## Problems to work on:
**a)** In the forum thread, how does Jaglover say ext2 is built on their system?
**b)** Reproduce word for word the part of the forum thread that opens with the words containing "I have ext2" and closes with "have three drives.".

## Selected passage:
—————
Of course swap should be /dev/sdb2.

Gerard.

----------

## gerard27

@Jaglover,

Yes,but it won't be fsck'ed.

Gerard.

----------

## Jaglover

 *gerard82 wrote:*   

> @Jaglover,
> 
> Yes,but it won't be fsck'ed.
> 
> Gerard.

 

True.  :Smile: 

I have ext2 built as module, it wont be loaded unless I mount /boot to upgrade my kernel.

----------

## gerard27

 *roelof wrote:*   

> Hello Jaglover, 
> 
> I have three drives.
> 
> sda - Windows drive
> ...

 

Well now this really is confusing!

Gerard.

----------

## roelof

Oke, 

So changed my fstab and put ext2 in the kernel.

Do i understand that part ?

Roelof

----------

## gerard27

Can you boot now?

Gerard.

----------

## roelof

Hello Gerard, 

Nope, stil the same error message.

Roelof

----------

## Jaglover

 *roelof wrote:*   

> Oke, 
> 
> So changed my fstab and put ext2 in the kernel.
> 
> Do i understand that part ?
> ...
—————
## Entries shown:
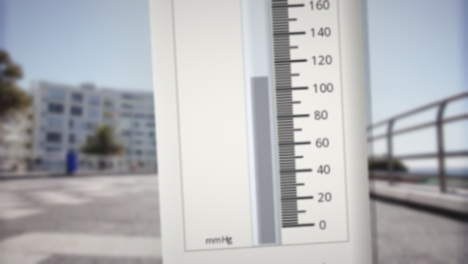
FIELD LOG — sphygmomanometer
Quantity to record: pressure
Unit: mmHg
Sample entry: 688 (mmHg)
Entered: 110 (mmHg)
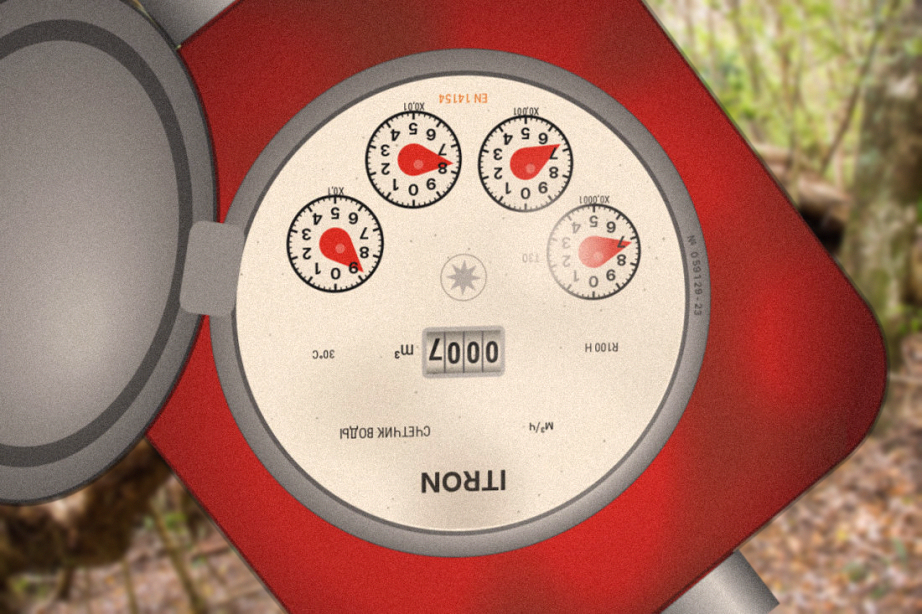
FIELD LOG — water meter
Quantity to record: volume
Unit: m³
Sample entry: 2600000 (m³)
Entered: 6.8767 (m³)
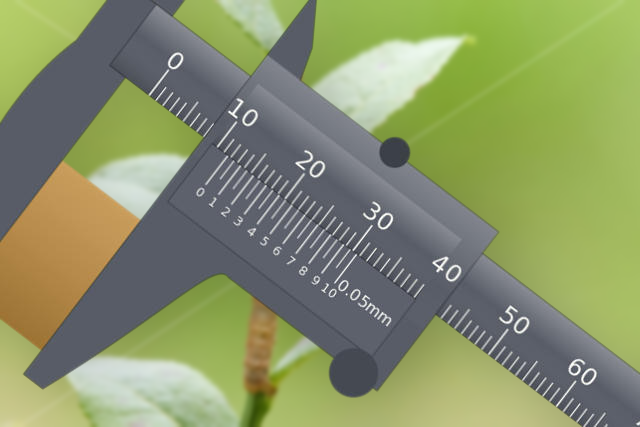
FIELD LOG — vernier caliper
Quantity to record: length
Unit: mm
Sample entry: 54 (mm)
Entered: 11.6 (mm)
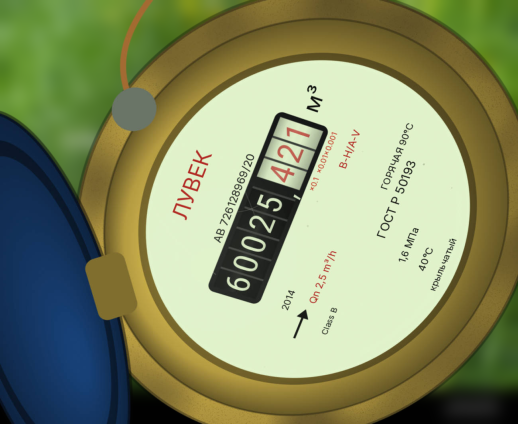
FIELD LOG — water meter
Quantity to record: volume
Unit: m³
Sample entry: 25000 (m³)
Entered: 60025.421 (m³)
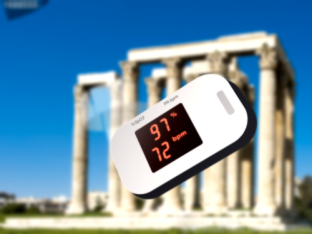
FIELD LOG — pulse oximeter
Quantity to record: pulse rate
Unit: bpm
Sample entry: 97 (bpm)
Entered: 72 (bpm)
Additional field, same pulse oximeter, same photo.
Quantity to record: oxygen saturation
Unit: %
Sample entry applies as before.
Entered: 97 (%)
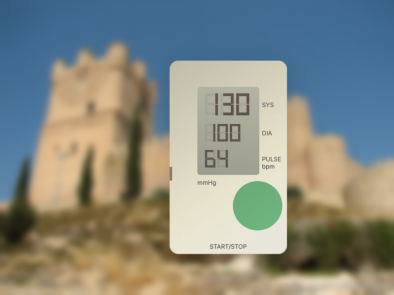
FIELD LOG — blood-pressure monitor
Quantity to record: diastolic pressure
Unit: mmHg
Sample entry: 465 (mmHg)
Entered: 100 (mmHg)
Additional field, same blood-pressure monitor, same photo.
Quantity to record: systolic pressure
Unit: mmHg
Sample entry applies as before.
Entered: 130 (mmHg)
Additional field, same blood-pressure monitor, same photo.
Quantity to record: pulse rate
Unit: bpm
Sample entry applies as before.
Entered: 64 (bpm)
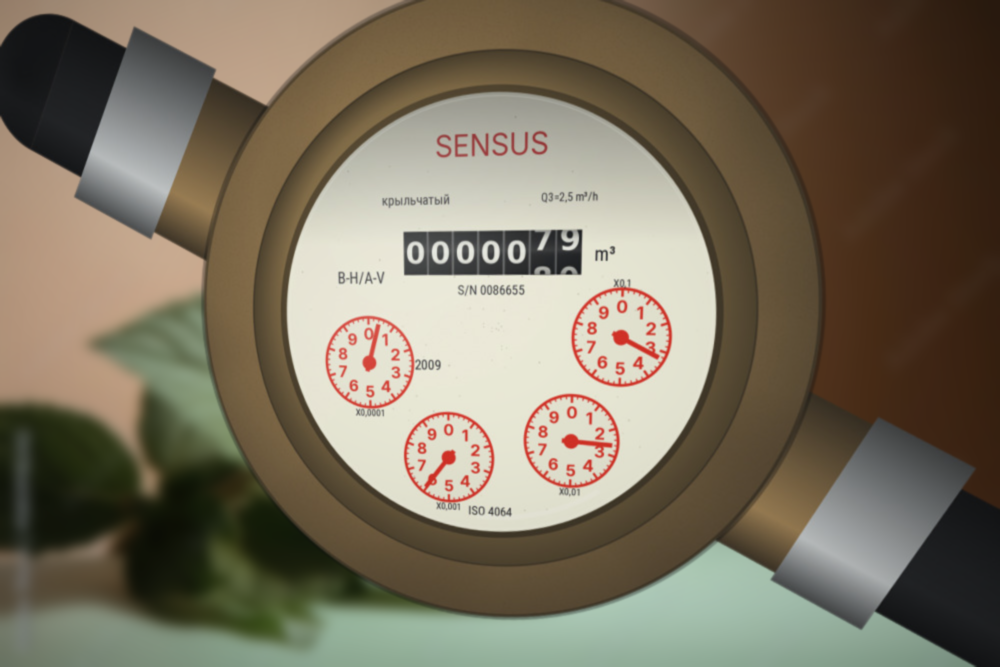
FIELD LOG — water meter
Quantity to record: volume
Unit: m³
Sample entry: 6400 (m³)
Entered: 79.3260 (m³)
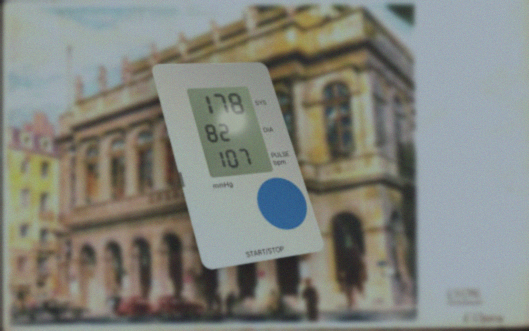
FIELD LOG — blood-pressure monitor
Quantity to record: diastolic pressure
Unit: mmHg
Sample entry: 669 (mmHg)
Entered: 82 (mmHg)
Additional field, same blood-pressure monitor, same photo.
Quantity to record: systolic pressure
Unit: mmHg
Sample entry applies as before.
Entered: 178 (mmHg)
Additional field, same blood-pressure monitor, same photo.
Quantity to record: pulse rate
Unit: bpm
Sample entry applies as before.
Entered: 107 (bpm)
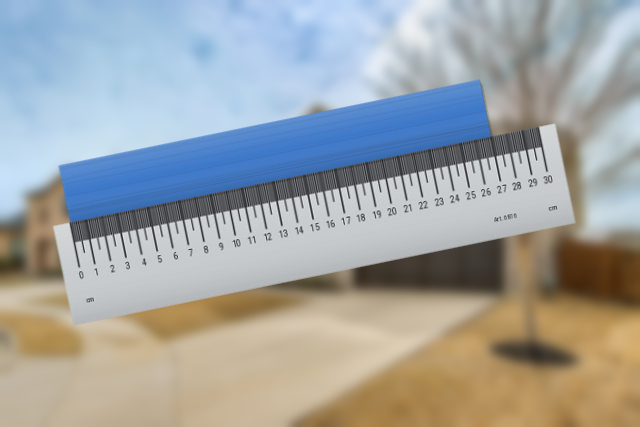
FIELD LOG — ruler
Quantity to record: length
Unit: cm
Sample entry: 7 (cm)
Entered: 27 (cm)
—————
## Results by task:
**a)** As a module, which is loaded only when /boot is mounted to upgrade the kernel.

**b)**
I have ext2 built as module, it wont be loaded unless I mount /boot to upgrade my kernel.

----------

## gerard27

 *roelof wrote:*   

> Hello Jaglover, 
> 
> I have three drives.